Diana e Carlo, quando nacque William il 21 giugno 1982, litigarono per sette giorni non mettendosi d’accordo sul nome del neonato. E i sudditi di sua maestà restarono sulle spine. Ma i tempi sono cambiati e sono cambiati i Windsor, sempre protagonisti di favole e di drammi. La duchessa e il duca di Cambridge hanno concordato da tempo: ci diranno la loro scelta, forse quando lasceranno l’ospedale.
Il principe Filippo al momento del parto di Elisabetta, non ancora regina, stava giocando a squash. E si guardò bene dall’interrompere. Invece, Carlo, pur nella infelicità del suo rapporto con Diana, partecipò al travaglio della moglie. E fu il primo strappo alle regole di corte.
I Windsor hanno mille difetti e un pregio: siamo nel XXI secolo e si adeguano. William ha chiesto 15 giorni di congedo paternità dalla base Raf nel Galles dove è elicotterista di salvataggio per stare vicino a Kate sia prima, sia durante, sia dopo le doglie. Sempre accanto. Si cimenterà coi pannolini e rientrerà al lavoro come un ufficiale qualsiasi. Superando l’impatto col voyeurismo mediatico e di massa, ci accorgiamo che questo baby-day ha caratteristiche particolari. Il principe di Cambridge sarà un cavaliere del nobilissimo ordine inglese della Giarrettiera e dell’ordine scozzese del Cardo, il massimo delle onorificenze che gli spetteranno. Ma raccoglierà anche il testimone dei signori Middleton. Colui che viene accolto dai 41 colpi del cannone dell’artiglieria a Green Park e dai 61 colpi del cannone alla Torre di Londra, colui che avrà la corona, che guiderà la Chiesa anglicana e le forze armate, è destinato ad essere un «commoner king».

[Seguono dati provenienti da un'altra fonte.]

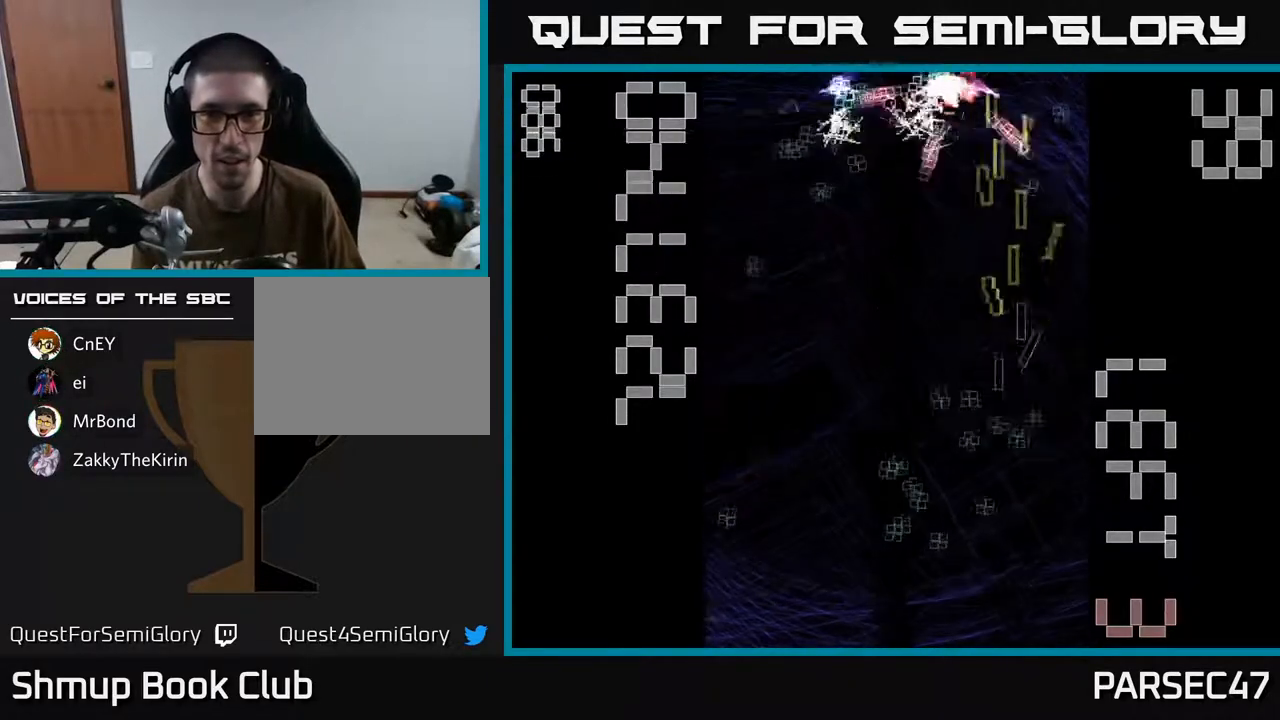
{"buttons": ["R2", "DPAD_LEFT"], "events": [[183, "DPAD_LEFT", "up"], [300, "DPAD_LEFT", "down"], [417, "DPAD_LEFT", "up"], [450, "DPAD_DOWN", "up"], [467, "DPAD_LEFT", "down"]]}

Dividerà l’infanzia fra Kensington Palace, la residenza dei duchi di Cambridge, incrociando l’housekeeper italiana Antonella Fresolone, e la villa borghese nel villaggio di Bucklebury nel Berkshire sotto la guida di Carole e Michael, i genitori di Kate. Con Pippa che ronzerà attorno assieme a James, il fratello pasticcere (probabili padrini al battesimo) e magari ad «uncle G», lo zio Gary Goldsmith che nella sua casa di Ibiza si faceva riprendere con la cocaina sul tavolo. L’hanno perdonato le donne e gli uomini di Buckingham Palace. Comincia la nuova saga dei Windsor: re e regine, principi e principesse, duchi e duchesse ma anche un Windsor quasi normale. L’arcivescovo di Canterbury lo accoglie con cristiana umiltà scrivendo sul Daily Mail: «È uno dei tanti bambini che nascono». È la sintesi semplice e profonda del baby-day.
Fabio Cavalera
BEPPE SEVERGNINI
Ogni bambino è importante, perché è il segno della vita che continua. Il primogenito di William e Kate è anche altro, per i sudditi della bisnonna Elisabetta: il simbolo della nazione che va avanti. La prova che c’è qualcosa oltre le preoccupazioni di giornata, i guai dell’economia e i tormenti della politica. Qualcosa di condiviso, un po’ di serenità, una speranza comune che scalcia dentro un pannolino.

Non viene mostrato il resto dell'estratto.